Why did Levi's decide to sponsor the premiere of Milk in San Francisco? Number 1, I think we’re really honored to be the sole sponsor of the premiere of the Milk film. I think it’s primarily rooted in the fact that if you look at who Harvey Milk was and what he stood for from a values standpoint, he was an original. He had courage. He had integrity. Those are values that I think are importantly associated with the Levi’s brand. On a more logical level, Danny Glicker, the stylist for the film, went back and looked at The Times of Harvey Milk, and there’s no question that in the ’70s, when Milk was at the pinnacle of his impact, he and those around him wore, as a part of their uniform, the original 501 button-fly jeans. So if you look at the film, at the core of the wardrobe you see the Levi’s 501 jean, you see the Levi’s 505 jean, which is our straight-fit, you see the Levi’s trucker jacket. Those are all a part of the uniform of that time. And the final point is we’ve been working to deepen our engagement with the LGBT community. I think we’ve been targeting progressive gay and lesbian people in particular because this is a group of people who we have an authentic relationship with, we’ve done great work with, and frankly, they’ve been great advocates for the brand for a long time. We’re also opening a store in the Castro quite close to where Harvey’s camera store was. So there’s just serendipity with all of it coming together.

Well, the jean was a sign of rebellion. When Milk first started getting involved in politics he wasn’t wearing a suit. He was wearing jeans, and people told him he needed to dress more appropriately and walk the walk. Do you think that feeling of rebellion has stayed with the brand, or are jeans just part of the suit now? I would say yes, it stayed with the brand. Rebellion manifests itself differently with every generation, and if you talk to younger people today, the sense of aggressive rebelliousness, like you're fighting against something, isn’t what young people would say they feel. I think they feel they are fighting for something. So I think there’s a sense of independent-mindedness or an independent spirit that is associated with the Levi’s 501 jean that certainly was associated with Harvey Milk and is still associated with our jeans.
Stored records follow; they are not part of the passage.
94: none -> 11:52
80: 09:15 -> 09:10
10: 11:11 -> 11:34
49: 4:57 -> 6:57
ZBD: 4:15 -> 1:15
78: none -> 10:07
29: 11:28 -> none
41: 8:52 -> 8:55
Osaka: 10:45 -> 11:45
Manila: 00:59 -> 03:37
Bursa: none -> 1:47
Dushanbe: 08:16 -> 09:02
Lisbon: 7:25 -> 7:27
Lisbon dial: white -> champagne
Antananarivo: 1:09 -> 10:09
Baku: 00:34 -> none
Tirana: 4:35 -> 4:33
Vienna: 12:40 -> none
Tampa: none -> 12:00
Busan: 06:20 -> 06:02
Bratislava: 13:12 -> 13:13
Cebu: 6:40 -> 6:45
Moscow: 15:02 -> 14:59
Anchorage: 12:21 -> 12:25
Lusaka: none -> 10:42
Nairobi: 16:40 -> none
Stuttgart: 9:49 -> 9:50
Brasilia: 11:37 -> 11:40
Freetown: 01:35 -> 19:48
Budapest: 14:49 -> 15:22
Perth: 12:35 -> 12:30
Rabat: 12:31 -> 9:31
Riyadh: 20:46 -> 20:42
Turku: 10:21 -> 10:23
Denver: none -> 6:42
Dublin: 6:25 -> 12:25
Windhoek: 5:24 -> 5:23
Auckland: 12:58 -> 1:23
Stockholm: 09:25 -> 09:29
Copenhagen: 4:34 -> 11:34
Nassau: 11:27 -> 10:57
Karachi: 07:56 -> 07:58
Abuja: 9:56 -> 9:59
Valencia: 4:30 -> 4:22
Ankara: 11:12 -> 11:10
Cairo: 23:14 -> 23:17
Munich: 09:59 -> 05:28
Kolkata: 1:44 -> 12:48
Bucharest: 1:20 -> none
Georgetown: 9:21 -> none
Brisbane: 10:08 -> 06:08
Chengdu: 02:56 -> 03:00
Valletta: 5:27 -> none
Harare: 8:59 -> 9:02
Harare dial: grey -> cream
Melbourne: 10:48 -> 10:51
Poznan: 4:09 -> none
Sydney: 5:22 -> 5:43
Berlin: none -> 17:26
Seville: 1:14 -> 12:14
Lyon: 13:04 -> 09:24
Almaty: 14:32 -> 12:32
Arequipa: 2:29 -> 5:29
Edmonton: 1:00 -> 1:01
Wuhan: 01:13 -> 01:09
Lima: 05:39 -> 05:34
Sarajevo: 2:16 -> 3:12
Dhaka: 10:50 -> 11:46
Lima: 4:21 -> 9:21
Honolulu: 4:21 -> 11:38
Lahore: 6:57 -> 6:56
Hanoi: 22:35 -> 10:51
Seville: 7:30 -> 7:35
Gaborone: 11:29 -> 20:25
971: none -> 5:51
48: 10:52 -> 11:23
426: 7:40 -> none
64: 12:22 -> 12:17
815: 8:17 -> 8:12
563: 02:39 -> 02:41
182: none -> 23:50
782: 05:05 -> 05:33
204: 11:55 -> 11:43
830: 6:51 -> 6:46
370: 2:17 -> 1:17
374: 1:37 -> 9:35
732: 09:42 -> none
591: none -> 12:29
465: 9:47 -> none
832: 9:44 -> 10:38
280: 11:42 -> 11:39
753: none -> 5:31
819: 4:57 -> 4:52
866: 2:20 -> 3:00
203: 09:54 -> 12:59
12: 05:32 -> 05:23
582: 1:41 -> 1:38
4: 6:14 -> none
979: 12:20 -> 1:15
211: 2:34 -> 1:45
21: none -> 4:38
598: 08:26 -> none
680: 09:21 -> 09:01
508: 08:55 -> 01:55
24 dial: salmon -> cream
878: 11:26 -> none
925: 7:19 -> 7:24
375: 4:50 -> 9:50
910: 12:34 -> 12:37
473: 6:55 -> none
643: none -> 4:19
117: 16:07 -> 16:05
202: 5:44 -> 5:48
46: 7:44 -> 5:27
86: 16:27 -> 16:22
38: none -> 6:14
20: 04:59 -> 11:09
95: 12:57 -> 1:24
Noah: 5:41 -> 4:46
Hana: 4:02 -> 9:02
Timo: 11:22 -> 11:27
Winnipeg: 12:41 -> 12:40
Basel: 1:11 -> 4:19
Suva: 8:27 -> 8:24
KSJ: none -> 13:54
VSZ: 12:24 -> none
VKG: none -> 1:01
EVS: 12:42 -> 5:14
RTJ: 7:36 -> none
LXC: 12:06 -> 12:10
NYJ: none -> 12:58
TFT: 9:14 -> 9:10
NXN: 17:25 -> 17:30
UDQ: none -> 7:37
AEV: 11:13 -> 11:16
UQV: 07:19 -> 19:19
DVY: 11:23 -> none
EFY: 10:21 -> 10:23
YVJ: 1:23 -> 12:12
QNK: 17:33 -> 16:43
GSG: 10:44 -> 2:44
Did you personally identify this film as something you wanted to get involved with? How did your partnership come about? Sort of organically. We knew all of this was happening because we made ourselves available to Danny Glicker to help wardrobe the film. But we didn’t actively seek a sponsorship role or any sort of funded relationship. It was just "Look, it’s authentic, it makes sense; how can we help?”